Edit: Zie trouwens wel weinig mensen bewegen, of lijkt dat maar zo?


Fritz

----------


## CyberNBD

Helaas maar weinig beeldmateriaal van dit feest, veel korte stukjes.  Maar over een kleine maand komt ongeveer dezelfde setup (maar nog net een tikkeltje uitgebreider) ergens anders te staan, zal dan wat meer filmmateriaal regelen.
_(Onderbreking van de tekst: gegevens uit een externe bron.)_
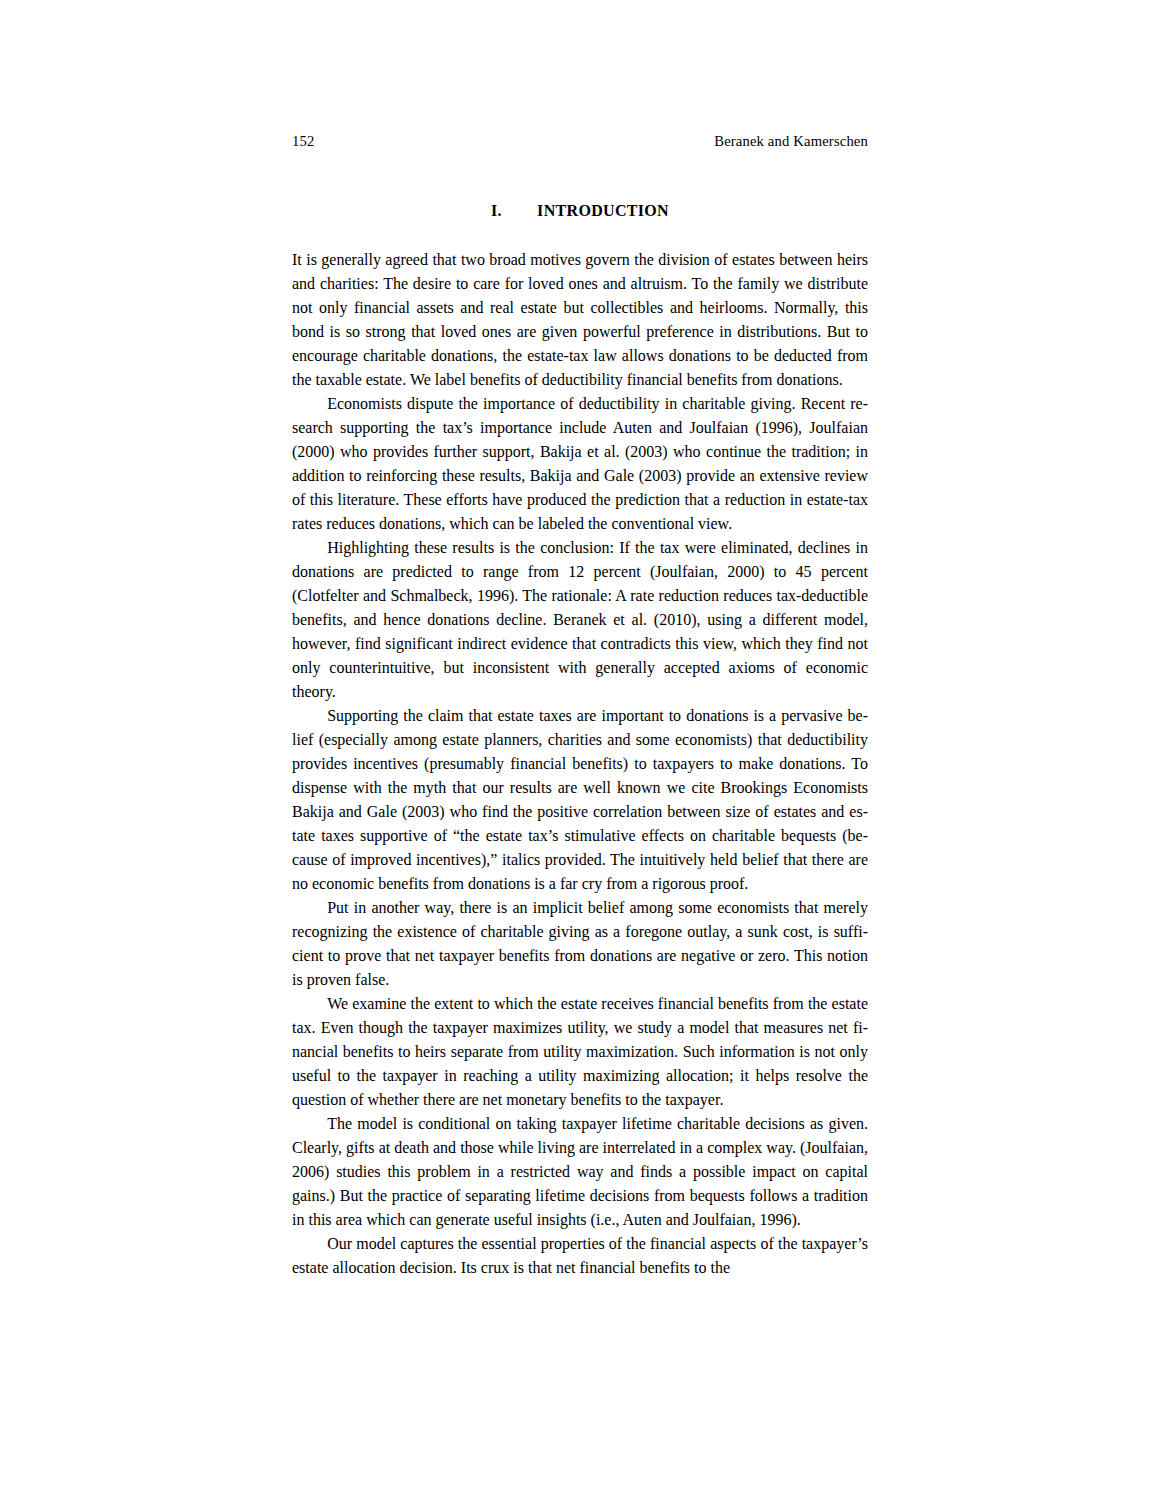152 Beranek and Kamerschen
I. INTRODUCTION
It is generally agreed that two broad motives govern the division of estates between heirs and charities: The desire to care for loved ones and altruism. To the family we distribute not only financial assets and real estate but collectibles and heirlooms. Normally, this bond is so strong that loved ones are given powerful preference in distributions. But to encourage charitable donations, the estate-tax law allows donations to be deducted from the taxable estate. We label benefits of deductibility financial benefits from donations.
Economists dispute the importance of deductibility in charitable giving. Recent research supporting the tax’s importance include Auten and Joulfaian (1996), Joulfaian (2000) who provides further support, Bakija et al. (2003) who continue the tradition; in addition to reinforcing these results, Bakija and Gale (2003) provide an extensive review of this literature. These efforts have produced the prediction that a reduction in estate-tax rates reduces donations, which can be labeled the conventional view.
Highlighting these results is the conclusion: If the tax were eliminated, declines in donations are predicted to range from 12 percent (Joulfaian, 2000) to 45 percent (Clotfelter and Schmalbeck, 1996). The rationale: A rate reduction reduces tax-deductible benefits, and hence donations decline. Beranek et al. (2010), using a different model, however, find significant indirect evidence that contradicts this view, which they find not only counterintuitive, but inconsistent with generally accepted axioms of economic theory.
Supporting the claim that estate taxes are important to donations is a pervasive belief (especially among estate planners, charities and some economists) that deductibility provides incentives (presumably financial benefits) to taxpayers to make donations. To dispense with the myth that our results are well known we cite Brookings Economists Bakija and Gale (2003) who find the positive correlation between size of estates and estate taxes supportive of “the estate tax’s stimulative effects on charitable bequests (because of improved incentives),” italics provided. The intuitively held belief that there are no economic benefits from donations is a far cry from a rigorous proof.
Put in another way, there is an implicit belief among some economists that merely recognizing the existence of charitable giving as a foregone outlay, a sunk cost, is sufficient to prove that net taxpayer benefits from donations are negative or zero. This notion is proven false.
We examine the extent to which the estate receives financial benefits from the estate tax. Even though the taxpayer maximizes utility, we study a model that measures net financial benefits to heirs separate from utility maximization. Such information is not only useful to the taxpayer in reaching a utility maximizing allocation; it helps resolve the question of whether there are net monetary benefits to the taxpayer.
The model is conditional on taking taxpayer lifetime charitable decisions as given. Clearly, gifts at death and those while living are interrelated in a complex way. (Joulfaian, 2006) studies this problem in a restricted way and finds a possible impact on capital gains.) But the practice of separating lifetime decisions from bequests follows a tradition in this area which can generate useful insights (i.e., Auten and Joulfaian, 1996).
Our model captures the essential properties of the financial aspects of the taxpayer’s estate allocation decision. Its crux is that net financial benefits to the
Bewogen idd maar weinig mensen, volk viel me beetje tegen wat dat betreft.

..:: Site Updated ::..
Greetzzz,
Tom

----------


## Max

Zeer mooie set-up Jongens !

----------


## DJ.T

van wie is dat nummer satisfaction?
ff snel op plaat halen, klinkt echt goed dit stukje.


DJ.T Was Here

----------


## Fritz

> citaat:van wie is dat nummer satisfaction?
> ff snel op plaat halen, klinkt echt goed dit stukje.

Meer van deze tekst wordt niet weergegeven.